COMPITO 1:
Riscrivi come elenco puntato il paragrafo che inizia con "CANTAUTORI, ALTERNATIVI E LO "STRANIERO"" nel testo sui possibili nomi per Sanremo, mantenendo i fatti principali.
COMPITO 2:
Scrivi il seguito del testo sui possibili nomi per Sanremo, partendo dopo la sua ultima frase.

TESTO ESTRATTO:
• • • • •

CANTAUTORI, ALTERNATIVI E LO "STRANIERO" - Nomi "alternativi": occhio a Franco 126, ben riuscito il suo duetto estivo con Loredana Bertè, poi Margherita Vicario, da anni in rampa di lancio, Vasco Brondi, Rosa Chemical che a febbraio ha fatto coppia con Tananai nella serata delle cover (il che a volte ha rappresentato il primo passo verso la partecipazione vera e propria, vedi La Rappresentante di Lista), i Baustelle, per i quali si tratterebbe di un debutto troppo a lungo atteso ma estremamente gradito. Potrebbe perfino essere l'anno giusto per l'anglo-genovese Jack Savoretti, qui su Note d'Azzurro spesso caldeggiato e che andrebbe ad occupare la casella "straniera" lasciata libera da Ana Mena. E chissà, magari ci riproverà l'Orchestraccia, che nel 2022 pare sia stata a un passo dall'inserimento nel cast. Pazza idea ma neanche tanto? Matteo Bocelli, accostato al Sanremo già in un paio di edizioni recenti. Gradevoli costanti? Da Arisa ad Ermal Meta a Malika, forse qualcuno ci proverà, ma non dovesse entrare non sarebbe un dramma: li ritroveremo comunque nelle edizioni venture.

• • • • •

ESTRATTI DEI RECORD:
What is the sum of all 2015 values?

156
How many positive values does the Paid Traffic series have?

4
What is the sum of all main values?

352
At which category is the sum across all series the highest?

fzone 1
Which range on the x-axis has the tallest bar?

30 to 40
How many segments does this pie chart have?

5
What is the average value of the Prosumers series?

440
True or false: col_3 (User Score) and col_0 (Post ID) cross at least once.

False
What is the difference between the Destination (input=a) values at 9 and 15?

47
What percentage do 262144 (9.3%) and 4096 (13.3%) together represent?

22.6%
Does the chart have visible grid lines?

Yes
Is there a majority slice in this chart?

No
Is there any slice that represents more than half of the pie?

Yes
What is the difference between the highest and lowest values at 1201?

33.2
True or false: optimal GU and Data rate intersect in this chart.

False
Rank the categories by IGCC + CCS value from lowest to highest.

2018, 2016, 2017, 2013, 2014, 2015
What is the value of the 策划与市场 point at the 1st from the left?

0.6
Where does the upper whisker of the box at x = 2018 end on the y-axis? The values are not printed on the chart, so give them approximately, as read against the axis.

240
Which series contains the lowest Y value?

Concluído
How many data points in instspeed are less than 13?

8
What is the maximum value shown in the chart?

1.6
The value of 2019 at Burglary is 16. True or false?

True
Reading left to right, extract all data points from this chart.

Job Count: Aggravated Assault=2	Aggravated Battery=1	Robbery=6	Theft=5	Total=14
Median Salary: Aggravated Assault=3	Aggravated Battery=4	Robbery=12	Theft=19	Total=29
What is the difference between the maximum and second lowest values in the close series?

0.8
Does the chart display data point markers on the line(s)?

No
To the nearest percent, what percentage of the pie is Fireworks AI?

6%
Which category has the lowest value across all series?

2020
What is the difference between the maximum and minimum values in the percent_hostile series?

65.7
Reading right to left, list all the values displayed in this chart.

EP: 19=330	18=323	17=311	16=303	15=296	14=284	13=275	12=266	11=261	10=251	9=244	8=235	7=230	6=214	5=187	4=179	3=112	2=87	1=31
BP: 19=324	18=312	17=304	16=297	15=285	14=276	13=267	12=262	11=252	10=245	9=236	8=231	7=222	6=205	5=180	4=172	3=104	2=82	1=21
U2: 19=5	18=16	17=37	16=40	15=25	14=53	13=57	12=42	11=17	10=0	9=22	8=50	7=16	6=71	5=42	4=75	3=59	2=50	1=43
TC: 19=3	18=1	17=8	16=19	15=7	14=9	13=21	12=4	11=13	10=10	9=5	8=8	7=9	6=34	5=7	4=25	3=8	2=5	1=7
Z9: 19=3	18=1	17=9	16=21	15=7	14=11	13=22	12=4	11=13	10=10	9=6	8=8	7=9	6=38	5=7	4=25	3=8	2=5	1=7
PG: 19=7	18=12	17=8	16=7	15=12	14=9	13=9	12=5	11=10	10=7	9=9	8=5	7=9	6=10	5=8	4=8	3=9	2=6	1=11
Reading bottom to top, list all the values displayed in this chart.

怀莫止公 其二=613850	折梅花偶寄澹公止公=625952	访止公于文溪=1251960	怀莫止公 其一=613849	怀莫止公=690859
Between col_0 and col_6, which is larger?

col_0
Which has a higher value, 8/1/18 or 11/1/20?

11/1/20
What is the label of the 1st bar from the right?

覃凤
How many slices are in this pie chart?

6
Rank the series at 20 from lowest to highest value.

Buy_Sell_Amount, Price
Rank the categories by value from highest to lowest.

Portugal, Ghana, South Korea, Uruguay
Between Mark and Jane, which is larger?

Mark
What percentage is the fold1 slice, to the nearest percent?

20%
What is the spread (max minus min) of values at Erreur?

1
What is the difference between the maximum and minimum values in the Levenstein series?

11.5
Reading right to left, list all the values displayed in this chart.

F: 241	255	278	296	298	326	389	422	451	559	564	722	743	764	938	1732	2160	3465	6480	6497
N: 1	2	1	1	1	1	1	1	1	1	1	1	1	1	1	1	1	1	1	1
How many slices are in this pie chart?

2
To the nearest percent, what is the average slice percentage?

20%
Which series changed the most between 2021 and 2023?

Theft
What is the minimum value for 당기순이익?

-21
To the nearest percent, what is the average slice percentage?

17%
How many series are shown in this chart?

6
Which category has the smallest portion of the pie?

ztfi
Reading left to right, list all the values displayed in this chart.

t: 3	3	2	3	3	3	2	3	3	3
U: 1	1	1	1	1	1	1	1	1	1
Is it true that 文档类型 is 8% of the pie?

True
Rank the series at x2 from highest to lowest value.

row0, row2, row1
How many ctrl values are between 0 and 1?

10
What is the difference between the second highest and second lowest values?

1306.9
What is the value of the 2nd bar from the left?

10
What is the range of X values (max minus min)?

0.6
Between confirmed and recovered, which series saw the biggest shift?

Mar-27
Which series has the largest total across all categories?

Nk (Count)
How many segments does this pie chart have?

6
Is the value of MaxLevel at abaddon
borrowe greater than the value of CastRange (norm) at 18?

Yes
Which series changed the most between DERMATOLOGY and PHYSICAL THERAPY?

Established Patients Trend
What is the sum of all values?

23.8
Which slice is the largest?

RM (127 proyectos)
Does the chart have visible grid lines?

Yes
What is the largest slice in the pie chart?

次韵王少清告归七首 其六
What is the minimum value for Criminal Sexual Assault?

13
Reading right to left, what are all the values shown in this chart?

• • • • •

RISULTATO 1:
Cantautori, alternativi e lo "straniero":
- Franco 126: ben riuscito il duetto estivo con Loredana Bertè.
- Margherita Vicario: da anni in rampa di lancio.
- Vasco Brondi.
- Rosa Chemical: a febbraio in coppia con Tananai nella serata delle cover. A volte questo è stato il primo passo verso la partecipazione vera e propria, come per La Rappresentante di Lista.
- Baustelle: sarebbe un debutto atteso troppo a lungo ma molto gradito.
- Jack Savoretti, anglo-genovese spesso sostenuto da Note d'Azzurro: potrebbe occupare la casella "straniera" lasciata libera da Ana Mena.
- Orchestraccia: nel 2022 pare sia stata a un passo dal cast e forse ci riproverà.
- Matteo Bocelli: un'idea non così pazza, già accostato al Festival in un paio di edizioni recenti.
- Arisa, Ermal Meta, Malika: presenze costanti. Se non entrassero, si ritroverebbero comunque nelle edizioni future.

RISULTATO 2:
VETERANI DELL'ALTROIERI... - E infine i veterani: sarà finalmente dato spazio a Marcella, dopo tanti tentativi andati a vuoto? Lo meriterebbe, per la costanza ma anche per l'indubbio prestigio apportato alla musica leggera nostrana dagli anni Settanta in poi. Difficile ma non impossibile vedere i Ricchi e Poveri, alla luce del lutto che li ha colpiti poche settimane fa con la scomparsa di Franco Gatti, ancor più difficile la via sanremese per i Matia Bazar new version di Fabio Perversi (più probabilità, ma non tantissime, per il duo Silvia Mezzanotte-Carlo Marrale, altra costola dei gloriosi Matia). Darei una chance a Gigliola Cinquetti, che avrebbe tutto per ripetere le "rinascite" di Orietta Berti e Iva Zanicchi, mentre non è da escludersi una clamorosa presenza di Edoardo Vianello, peraltro quasi 85enne, con tutti i limiti del caso per la partecipazione attiva a una settimana di lavoro intenso, continuo, massacrante come quella festivaliera. Attenzione anche a Nada, peraltro anche lei uscita in autunno con un nuovo album, fattore che potrebbe frenarne la rentrée.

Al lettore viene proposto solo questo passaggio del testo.